· 

秋、ものおもい

季節がまた変わった。

光も、空気も、いつのまにか秋になっている。

時間は「ふふん」と笑うように、後ろ姿で過ぎていく。

「ひゃー、もう追いつけないわー」

そんな気持ちはさらさらないのに、笑う。

 

あふれかえる情報も、日々変わる情勢も、そして、価値観すらもぐるぐる回っている世の中。外をいちいち気にしていたら目がまわる。見なくていいもの、知らなくていいこと。そういうことを自分で選ばなくてはいけない時代だ。

いろんなことが、ものが、変わる。もちろん人もだ。

木漏れ日がゆらゆらと揺らいでいる。

なくてはならないもの。

そう信じて疑わなかったものの中に、ひょっとしたら錯覚も、まぎれているのかもしれない。
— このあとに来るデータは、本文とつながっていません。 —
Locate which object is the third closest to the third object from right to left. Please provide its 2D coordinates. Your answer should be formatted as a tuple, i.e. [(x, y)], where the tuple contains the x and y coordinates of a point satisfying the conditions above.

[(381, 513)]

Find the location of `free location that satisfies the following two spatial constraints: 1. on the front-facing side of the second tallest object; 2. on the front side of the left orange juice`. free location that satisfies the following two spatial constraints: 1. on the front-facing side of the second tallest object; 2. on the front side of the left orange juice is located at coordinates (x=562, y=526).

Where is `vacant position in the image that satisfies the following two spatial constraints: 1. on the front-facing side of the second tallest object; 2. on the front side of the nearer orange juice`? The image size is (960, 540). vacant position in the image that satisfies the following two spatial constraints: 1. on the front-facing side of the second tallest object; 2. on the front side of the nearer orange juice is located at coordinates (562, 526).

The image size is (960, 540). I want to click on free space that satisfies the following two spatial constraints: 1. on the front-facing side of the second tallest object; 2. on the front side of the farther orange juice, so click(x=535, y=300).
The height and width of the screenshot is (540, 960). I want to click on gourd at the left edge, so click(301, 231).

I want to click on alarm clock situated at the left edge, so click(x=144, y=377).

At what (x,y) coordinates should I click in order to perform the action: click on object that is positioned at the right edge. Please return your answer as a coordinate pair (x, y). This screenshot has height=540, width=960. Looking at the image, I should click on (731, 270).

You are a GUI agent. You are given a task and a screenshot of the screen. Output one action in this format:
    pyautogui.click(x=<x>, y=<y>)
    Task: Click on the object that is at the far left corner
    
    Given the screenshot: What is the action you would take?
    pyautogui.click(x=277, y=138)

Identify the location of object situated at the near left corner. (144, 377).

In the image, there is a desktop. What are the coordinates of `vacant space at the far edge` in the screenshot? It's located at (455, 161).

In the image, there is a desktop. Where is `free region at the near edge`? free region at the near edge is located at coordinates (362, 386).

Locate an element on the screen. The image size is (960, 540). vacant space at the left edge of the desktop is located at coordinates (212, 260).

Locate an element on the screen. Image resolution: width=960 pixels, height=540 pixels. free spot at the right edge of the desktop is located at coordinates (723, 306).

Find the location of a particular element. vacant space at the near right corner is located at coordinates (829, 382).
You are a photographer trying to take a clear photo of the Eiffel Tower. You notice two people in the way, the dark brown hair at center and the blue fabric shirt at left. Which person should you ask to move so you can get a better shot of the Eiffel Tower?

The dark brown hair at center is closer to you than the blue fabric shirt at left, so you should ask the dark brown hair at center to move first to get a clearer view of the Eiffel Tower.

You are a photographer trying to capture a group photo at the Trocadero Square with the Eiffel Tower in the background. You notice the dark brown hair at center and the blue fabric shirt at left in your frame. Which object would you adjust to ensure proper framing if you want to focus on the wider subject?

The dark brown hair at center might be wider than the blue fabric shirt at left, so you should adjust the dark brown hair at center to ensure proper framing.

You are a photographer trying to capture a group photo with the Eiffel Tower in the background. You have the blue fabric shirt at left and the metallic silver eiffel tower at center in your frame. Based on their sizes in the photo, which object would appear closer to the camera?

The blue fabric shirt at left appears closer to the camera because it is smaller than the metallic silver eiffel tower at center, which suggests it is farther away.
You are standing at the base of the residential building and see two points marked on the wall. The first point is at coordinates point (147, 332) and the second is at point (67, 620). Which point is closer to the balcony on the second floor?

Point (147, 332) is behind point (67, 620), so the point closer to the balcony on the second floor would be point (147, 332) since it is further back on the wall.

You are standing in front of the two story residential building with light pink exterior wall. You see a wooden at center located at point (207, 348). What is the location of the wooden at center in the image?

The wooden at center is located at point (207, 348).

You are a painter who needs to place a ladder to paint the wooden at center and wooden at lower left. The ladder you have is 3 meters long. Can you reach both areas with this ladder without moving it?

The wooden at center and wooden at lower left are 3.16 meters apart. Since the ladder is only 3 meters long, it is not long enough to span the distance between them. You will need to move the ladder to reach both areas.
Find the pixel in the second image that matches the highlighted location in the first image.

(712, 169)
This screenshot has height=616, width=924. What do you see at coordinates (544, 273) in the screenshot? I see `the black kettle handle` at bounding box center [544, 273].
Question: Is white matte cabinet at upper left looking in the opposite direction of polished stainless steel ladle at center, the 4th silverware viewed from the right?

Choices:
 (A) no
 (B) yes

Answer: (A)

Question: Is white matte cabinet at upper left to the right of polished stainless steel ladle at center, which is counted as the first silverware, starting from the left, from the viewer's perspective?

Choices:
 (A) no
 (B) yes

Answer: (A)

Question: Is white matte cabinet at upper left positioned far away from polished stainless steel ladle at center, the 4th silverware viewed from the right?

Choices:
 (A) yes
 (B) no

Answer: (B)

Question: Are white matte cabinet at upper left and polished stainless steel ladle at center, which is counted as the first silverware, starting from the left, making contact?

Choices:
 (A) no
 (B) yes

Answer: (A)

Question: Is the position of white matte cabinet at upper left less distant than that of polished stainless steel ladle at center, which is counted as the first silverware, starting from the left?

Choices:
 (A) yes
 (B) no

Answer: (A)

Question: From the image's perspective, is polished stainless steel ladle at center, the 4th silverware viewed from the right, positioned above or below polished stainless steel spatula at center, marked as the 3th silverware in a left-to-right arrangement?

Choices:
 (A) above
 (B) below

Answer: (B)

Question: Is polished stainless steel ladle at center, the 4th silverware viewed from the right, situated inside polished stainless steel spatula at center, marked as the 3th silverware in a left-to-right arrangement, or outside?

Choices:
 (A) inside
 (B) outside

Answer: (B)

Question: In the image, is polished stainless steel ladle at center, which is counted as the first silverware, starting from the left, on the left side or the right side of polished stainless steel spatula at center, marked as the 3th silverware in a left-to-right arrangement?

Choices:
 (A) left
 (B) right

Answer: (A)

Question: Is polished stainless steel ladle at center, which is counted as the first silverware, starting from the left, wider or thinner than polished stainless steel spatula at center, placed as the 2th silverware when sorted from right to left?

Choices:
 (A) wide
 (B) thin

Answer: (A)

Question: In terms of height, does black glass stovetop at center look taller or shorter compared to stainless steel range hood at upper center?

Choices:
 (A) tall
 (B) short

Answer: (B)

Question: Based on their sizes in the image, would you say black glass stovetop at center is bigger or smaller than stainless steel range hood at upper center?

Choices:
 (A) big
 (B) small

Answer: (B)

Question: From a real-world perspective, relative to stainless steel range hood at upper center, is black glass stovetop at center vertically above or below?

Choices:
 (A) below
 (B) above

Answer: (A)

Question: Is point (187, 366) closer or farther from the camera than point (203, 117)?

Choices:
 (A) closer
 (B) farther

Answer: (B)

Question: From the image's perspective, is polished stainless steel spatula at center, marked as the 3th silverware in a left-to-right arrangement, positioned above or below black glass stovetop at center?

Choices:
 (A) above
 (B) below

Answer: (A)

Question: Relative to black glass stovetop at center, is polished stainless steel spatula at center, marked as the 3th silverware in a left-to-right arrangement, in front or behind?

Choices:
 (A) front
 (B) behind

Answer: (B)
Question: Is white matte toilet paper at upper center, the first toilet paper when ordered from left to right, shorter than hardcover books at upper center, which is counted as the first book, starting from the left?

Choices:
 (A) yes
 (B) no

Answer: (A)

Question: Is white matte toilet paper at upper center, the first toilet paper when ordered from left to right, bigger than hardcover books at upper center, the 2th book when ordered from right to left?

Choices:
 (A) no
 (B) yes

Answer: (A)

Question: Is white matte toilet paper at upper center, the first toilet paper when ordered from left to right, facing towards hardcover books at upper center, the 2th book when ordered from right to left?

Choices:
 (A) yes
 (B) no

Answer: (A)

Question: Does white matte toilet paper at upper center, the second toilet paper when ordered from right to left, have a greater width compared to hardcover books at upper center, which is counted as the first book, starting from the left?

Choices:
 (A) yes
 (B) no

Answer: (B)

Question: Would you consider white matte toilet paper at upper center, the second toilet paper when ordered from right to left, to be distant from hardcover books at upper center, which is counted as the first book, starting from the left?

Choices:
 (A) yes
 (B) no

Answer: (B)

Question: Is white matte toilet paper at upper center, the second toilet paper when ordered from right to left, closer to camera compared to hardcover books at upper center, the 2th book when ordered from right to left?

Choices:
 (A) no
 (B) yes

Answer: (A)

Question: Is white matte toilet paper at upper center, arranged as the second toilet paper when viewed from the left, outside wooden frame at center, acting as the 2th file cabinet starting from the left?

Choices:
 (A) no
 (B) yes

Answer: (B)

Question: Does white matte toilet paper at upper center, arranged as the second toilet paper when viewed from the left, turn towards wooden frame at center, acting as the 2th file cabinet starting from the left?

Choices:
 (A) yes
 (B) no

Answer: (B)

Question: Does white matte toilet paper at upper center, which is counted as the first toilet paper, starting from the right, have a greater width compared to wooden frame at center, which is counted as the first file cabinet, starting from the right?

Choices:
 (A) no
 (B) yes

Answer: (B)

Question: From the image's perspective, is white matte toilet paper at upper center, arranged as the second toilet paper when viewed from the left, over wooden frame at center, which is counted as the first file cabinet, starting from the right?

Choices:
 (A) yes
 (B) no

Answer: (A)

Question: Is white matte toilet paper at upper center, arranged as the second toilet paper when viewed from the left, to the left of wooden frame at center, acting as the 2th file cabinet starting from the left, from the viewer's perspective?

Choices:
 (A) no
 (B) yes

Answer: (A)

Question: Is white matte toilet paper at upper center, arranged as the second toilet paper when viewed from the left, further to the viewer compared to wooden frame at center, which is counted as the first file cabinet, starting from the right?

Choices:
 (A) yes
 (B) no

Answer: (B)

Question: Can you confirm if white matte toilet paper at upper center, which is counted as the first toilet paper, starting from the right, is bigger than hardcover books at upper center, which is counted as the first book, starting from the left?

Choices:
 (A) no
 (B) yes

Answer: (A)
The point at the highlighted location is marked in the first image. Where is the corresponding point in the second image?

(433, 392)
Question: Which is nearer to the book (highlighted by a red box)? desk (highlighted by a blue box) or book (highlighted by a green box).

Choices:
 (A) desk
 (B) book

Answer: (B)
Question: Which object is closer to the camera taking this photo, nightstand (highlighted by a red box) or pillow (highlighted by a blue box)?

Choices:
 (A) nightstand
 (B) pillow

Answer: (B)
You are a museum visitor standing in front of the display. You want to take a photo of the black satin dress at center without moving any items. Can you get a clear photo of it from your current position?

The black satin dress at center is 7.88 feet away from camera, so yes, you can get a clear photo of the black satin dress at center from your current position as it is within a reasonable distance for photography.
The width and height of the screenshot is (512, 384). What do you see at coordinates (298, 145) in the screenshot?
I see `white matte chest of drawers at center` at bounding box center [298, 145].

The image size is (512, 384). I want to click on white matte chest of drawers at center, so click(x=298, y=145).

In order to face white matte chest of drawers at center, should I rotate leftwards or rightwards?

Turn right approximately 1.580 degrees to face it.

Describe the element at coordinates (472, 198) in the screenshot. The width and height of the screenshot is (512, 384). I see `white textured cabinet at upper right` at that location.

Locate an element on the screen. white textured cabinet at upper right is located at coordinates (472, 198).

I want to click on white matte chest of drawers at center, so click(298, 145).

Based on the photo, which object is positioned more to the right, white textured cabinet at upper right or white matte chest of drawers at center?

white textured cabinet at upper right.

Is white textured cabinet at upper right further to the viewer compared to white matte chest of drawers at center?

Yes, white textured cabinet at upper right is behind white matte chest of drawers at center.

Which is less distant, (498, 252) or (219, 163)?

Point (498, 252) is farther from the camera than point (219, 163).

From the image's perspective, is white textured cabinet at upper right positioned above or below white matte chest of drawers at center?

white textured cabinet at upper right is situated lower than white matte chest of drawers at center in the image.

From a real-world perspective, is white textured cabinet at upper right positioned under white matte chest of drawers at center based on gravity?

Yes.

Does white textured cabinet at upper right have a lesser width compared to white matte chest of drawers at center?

色が薄くなった葉を眺めながら、そんなことが頭をよぎる。

 

まぁ、いいことにしよう。

今考えても仕方のないことは、考えないに限る。大切なのは、後悔しない時間を過ごすこと。自分が良いと感じる方向に進むしかない。気が変わったら、変わったことを受け入れればいい。

変化を楽しむ。

とまではいかないにせよ、少なくとも自分が選んだことなら、後悔はないはず。

そう考えたら、急に力が湧いてきた。

私はやっと椅子から立ち上がった。